WRITTEN PROBLEM — Convert the listing lines beginning with the line that contains "text Wobec tego" and running through the line that contains "text (Poseł Anita" into a Markdown table with the columns Row and Line. Number each row and leave out any blank lines.

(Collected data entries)
[START]

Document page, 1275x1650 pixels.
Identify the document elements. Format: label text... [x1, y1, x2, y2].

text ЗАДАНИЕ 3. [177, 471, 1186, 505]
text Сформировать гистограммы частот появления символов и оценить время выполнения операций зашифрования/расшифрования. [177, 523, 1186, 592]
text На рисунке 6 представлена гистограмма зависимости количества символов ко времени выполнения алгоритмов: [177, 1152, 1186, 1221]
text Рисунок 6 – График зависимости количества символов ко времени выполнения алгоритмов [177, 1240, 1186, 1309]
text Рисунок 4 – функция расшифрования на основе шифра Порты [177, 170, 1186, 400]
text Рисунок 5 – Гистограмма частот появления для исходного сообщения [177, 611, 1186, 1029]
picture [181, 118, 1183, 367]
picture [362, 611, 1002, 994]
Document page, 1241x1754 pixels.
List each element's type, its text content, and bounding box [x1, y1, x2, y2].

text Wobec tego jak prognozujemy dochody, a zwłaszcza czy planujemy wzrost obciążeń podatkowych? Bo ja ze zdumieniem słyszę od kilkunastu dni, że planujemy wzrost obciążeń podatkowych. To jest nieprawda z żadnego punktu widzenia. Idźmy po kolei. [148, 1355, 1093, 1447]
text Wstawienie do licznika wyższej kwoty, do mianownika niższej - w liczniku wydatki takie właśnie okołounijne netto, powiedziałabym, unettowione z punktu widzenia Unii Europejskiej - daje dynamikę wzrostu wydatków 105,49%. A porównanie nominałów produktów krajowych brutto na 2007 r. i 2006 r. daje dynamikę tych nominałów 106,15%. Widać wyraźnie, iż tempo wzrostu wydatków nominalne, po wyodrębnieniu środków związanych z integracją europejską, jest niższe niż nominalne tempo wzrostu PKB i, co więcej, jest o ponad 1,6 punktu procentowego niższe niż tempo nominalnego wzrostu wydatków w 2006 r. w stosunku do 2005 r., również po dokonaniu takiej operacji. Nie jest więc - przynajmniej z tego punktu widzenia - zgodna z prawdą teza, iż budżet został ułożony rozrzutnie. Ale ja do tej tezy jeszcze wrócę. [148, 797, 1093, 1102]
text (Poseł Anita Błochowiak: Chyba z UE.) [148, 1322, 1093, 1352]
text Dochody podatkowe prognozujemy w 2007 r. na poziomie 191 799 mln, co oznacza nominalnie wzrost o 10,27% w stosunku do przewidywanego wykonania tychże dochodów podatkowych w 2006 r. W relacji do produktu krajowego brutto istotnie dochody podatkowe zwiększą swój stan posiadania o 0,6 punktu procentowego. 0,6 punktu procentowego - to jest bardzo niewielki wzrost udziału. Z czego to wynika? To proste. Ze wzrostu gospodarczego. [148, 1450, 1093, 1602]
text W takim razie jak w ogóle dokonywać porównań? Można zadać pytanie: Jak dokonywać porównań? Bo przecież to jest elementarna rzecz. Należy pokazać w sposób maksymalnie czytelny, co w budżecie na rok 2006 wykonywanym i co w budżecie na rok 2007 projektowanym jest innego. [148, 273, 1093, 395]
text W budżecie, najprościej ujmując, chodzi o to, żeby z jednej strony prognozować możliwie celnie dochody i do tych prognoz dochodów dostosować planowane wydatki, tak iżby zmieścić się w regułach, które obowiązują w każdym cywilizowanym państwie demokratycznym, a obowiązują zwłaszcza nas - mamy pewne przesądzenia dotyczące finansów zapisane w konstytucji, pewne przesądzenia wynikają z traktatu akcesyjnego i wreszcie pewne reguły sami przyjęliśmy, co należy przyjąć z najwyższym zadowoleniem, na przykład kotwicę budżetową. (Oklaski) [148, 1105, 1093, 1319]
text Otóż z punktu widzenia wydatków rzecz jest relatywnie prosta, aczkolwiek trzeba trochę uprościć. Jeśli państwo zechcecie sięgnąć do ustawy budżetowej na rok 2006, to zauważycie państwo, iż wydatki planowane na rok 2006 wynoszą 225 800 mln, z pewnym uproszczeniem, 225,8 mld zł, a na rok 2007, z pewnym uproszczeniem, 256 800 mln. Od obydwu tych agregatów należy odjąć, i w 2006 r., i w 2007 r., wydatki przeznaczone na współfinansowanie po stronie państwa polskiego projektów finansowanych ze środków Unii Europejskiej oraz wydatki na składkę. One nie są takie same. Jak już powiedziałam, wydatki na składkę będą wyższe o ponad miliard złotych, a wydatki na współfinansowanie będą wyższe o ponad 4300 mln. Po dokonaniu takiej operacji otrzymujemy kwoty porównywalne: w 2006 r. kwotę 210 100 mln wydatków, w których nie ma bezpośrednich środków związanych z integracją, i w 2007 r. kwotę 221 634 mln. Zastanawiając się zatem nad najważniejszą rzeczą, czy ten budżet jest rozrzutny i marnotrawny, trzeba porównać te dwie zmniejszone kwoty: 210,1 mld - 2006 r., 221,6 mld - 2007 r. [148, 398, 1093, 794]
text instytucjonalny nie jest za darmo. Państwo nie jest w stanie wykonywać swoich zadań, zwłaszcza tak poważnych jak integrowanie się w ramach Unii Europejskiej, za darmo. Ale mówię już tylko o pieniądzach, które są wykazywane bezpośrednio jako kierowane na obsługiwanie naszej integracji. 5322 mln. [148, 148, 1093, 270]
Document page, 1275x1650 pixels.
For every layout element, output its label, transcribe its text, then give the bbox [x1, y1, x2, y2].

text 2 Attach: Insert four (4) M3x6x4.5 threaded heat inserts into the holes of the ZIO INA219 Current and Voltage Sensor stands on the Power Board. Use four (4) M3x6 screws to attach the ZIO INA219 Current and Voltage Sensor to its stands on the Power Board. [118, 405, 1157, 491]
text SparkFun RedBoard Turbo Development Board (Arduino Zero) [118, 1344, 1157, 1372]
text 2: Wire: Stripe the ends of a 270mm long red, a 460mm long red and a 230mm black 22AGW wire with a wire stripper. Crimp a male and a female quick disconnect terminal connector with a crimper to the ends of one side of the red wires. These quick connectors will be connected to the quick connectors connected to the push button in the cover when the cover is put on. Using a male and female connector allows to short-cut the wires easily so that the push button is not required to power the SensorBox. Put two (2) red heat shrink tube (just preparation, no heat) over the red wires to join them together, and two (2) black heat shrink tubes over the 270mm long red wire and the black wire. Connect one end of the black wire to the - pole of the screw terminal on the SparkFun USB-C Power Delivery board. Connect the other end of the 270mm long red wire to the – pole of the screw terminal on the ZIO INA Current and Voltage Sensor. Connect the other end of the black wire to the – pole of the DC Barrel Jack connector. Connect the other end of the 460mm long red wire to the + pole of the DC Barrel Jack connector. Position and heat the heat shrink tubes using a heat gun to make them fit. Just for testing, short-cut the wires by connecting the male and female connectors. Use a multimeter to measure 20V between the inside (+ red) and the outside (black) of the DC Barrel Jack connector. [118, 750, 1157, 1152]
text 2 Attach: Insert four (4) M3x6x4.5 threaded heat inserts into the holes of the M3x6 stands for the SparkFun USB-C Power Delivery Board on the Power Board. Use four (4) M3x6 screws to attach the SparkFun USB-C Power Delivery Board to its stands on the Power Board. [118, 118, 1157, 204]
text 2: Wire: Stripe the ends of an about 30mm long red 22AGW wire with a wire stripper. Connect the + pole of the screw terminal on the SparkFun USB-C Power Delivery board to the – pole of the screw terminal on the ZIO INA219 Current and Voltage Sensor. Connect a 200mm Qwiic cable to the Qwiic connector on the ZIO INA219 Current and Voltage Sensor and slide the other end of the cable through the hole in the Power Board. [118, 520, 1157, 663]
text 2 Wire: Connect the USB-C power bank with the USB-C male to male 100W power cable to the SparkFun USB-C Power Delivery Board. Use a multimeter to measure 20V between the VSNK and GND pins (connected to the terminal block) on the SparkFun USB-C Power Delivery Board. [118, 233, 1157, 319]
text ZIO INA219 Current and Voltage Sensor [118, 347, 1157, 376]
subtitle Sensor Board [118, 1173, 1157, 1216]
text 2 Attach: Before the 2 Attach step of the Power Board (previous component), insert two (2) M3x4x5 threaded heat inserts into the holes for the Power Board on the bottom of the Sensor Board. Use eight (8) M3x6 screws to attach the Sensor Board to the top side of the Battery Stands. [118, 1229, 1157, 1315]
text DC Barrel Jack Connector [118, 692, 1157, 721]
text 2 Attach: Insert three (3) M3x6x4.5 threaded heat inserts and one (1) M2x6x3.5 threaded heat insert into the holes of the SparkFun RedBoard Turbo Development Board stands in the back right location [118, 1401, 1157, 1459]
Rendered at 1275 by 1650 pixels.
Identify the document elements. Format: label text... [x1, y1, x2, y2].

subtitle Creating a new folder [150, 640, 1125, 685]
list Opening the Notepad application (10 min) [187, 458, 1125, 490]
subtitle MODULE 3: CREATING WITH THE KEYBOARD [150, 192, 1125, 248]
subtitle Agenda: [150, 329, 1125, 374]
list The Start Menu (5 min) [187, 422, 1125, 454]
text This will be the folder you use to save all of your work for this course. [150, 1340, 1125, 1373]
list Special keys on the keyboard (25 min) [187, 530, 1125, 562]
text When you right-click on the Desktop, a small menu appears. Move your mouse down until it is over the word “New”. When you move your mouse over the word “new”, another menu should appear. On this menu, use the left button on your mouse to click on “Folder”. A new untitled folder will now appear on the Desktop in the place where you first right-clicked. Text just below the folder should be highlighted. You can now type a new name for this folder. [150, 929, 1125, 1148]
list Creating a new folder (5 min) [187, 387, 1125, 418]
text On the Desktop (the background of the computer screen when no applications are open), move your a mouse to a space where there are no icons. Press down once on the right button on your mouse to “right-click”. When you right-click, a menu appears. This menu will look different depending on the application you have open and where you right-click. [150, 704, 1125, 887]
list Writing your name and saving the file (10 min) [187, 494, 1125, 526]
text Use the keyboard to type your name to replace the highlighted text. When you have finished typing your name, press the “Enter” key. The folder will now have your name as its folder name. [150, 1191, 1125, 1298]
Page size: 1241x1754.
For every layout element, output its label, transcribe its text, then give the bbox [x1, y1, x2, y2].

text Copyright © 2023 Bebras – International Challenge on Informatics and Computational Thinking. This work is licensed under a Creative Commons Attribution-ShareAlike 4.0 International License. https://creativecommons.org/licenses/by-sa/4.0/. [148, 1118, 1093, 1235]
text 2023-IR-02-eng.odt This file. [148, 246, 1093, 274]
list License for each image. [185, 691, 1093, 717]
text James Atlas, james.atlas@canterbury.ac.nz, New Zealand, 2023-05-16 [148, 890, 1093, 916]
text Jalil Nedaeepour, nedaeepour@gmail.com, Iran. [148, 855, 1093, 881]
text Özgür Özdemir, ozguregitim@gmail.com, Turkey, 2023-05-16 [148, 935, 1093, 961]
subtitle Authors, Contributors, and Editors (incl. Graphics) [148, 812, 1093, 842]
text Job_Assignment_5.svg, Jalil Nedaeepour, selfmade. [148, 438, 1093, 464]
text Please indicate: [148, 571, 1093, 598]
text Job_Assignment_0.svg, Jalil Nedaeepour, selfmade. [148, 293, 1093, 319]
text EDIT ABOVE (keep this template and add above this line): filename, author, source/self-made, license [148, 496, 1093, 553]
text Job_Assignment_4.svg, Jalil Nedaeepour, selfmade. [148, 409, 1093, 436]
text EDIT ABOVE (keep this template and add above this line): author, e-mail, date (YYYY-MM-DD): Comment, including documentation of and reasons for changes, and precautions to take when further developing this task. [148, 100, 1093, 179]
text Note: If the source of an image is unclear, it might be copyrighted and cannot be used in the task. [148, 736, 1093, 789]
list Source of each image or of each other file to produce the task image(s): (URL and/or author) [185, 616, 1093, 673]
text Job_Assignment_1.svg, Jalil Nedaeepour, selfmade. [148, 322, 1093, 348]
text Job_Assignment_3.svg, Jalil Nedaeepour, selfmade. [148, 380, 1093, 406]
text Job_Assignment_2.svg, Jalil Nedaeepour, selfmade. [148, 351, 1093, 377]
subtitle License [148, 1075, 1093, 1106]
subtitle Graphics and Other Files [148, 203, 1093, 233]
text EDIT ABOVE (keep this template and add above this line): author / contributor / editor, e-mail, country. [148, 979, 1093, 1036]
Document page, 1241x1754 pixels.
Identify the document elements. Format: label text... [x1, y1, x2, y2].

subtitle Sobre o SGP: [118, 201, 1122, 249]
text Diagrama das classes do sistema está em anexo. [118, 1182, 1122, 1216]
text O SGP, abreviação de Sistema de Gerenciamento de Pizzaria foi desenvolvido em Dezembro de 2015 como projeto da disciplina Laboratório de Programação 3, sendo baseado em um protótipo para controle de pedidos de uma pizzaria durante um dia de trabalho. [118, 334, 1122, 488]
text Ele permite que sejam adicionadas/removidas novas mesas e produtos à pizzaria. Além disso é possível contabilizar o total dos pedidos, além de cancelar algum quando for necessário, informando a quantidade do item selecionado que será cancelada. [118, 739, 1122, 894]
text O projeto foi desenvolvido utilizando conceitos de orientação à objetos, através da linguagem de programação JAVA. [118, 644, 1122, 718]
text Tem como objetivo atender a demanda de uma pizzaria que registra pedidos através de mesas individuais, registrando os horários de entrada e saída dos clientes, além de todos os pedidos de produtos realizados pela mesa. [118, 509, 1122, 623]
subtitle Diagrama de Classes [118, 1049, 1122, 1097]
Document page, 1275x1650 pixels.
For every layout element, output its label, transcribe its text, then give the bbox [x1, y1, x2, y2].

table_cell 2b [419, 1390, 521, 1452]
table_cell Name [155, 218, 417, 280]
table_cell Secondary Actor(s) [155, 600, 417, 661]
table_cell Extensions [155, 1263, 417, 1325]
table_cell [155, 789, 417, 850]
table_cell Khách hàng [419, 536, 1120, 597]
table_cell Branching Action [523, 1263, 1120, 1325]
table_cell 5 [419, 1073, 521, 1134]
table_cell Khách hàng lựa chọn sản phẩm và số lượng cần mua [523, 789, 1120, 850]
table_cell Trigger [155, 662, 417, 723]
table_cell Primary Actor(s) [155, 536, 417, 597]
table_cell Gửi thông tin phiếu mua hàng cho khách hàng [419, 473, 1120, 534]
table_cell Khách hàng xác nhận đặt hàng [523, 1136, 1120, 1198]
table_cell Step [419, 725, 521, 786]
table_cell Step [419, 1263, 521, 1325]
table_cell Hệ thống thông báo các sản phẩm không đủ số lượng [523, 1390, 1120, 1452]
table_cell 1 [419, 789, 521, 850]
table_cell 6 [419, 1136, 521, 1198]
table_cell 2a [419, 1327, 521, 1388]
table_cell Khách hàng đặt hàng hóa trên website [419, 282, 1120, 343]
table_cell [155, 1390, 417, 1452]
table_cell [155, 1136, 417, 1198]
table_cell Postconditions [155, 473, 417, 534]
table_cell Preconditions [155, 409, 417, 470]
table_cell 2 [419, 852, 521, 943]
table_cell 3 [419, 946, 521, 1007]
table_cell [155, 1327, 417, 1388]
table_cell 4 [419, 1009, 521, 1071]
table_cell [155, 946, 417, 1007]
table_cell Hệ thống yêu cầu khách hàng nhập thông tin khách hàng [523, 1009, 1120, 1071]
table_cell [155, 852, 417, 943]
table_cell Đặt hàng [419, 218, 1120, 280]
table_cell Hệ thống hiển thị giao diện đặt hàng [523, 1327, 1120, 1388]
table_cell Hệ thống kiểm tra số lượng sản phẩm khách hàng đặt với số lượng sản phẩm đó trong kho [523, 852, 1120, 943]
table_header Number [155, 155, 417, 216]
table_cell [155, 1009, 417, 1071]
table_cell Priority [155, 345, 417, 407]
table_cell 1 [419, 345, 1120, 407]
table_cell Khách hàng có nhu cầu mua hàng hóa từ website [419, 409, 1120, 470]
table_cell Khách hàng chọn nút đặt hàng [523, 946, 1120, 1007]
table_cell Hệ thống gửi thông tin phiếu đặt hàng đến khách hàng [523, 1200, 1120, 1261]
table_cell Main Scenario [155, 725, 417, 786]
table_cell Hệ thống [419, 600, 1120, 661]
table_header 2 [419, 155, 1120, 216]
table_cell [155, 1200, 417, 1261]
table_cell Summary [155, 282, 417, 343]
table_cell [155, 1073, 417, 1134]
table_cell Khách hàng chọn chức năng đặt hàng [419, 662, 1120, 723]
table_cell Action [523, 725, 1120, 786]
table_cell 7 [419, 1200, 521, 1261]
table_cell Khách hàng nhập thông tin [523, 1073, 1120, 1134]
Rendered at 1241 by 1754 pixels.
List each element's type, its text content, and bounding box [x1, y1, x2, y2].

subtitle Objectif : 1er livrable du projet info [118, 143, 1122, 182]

[END]

RESPONSE FOR THIS EXERCISE —
| Row | Line |
|---|---|
| 1 | text Wobec tego jak prognozujemy dochody, a zwłaszcza czy planujemy wzrost obciążeń podatkowych? Bo ja ze zdumieniem słyszę od kilkunastu dni, że planujemy wzrost obciążeń podatkowych. To jest nieprawda z żadnego punktu widzenia. Idźmy po kolei. [148, 1355, 1093, 1447] |
| 2 | text Wstawienie do licznika wyższej kwoty, do mianownika niższej - w liczniku wydatki takie właśnie okołounijne netto, powiedziałabym, unettowione z punktu widzenia Unii Europejskiej - daje dynamikę wzrostu wydatków 105,49%. A porównanie nominałów produktów krajowych brutto na 2007 r. i 2006 r. daje dynamikę tych nominałów 106,15%. Widać wyraźnie, iż tempo wzrostu wydatków nominalne, po wyodrębnieniu środków związanych z integracją europejską, jest niższe niż nominalne tempo wzrostu PKB i, co więcej, jest o ponad 1,6 punktu procentowego niższe niż tempo nominalnego wzrostu wydatków w 2006 r. w stosunku do 2005 r., również po dokonaniu takiej operacji. Nie jest więc - przynajmniej z tego punktu widzenia - zgodna z prawdą teza, iż budżet został ułożony rozrzutnie. Ale ja do tej tezy jeszcze wrócę. [148, 797, 1093, 1102] |
| 3 | text (Poseł Anita Błochowiak: Chyba z UE.) [148, 1322, 1093, 1352] |